Task instructions: When scanning the data, count every line with "following" in it, and report only the resulting number.
▶
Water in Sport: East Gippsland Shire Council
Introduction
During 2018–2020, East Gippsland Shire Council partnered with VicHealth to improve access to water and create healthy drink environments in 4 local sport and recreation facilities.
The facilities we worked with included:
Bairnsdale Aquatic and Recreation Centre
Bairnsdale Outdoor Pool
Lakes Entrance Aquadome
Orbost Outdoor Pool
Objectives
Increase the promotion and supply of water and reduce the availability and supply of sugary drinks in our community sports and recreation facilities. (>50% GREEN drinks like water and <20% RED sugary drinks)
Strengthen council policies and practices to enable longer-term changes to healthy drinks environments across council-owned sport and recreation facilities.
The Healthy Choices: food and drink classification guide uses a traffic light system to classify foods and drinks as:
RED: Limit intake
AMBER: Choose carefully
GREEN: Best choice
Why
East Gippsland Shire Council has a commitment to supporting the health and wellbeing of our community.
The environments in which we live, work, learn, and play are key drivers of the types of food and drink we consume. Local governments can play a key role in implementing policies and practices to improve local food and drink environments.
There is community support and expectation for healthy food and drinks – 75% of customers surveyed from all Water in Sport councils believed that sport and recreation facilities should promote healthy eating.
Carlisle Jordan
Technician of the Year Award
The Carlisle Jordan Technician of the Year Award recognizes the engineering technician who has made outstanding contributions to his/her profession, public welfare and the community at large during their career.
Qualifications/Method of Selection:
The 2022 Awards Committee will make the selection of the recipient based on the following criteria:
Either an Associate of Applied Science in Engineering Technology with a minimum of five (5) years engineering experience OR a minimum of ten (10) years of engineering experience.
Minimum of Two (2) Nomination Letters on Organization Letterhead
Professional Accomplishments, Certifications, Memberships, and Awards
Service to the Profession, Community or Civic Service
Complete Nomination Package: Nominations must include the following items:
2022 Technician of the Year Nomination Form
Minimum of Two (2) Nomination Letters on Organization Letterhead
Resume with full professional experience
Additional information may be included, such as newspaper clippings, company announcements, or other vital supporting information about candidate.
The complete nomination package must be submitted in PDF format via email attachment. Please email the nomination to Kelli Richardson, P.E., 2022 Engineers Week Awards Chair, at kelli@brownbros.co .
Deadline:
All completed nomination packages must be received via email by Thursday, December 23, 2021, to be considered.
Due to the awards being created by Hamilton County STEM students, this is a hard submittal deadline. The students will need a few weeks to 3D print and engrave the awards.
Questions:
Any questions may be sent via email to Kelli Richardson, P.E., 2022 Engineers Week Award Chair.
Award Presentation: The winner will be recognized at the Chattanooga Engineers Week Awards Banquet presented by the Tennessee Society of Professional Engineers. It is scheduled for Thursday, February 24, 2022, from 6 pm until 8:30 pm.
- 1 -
◀
Written solution: 2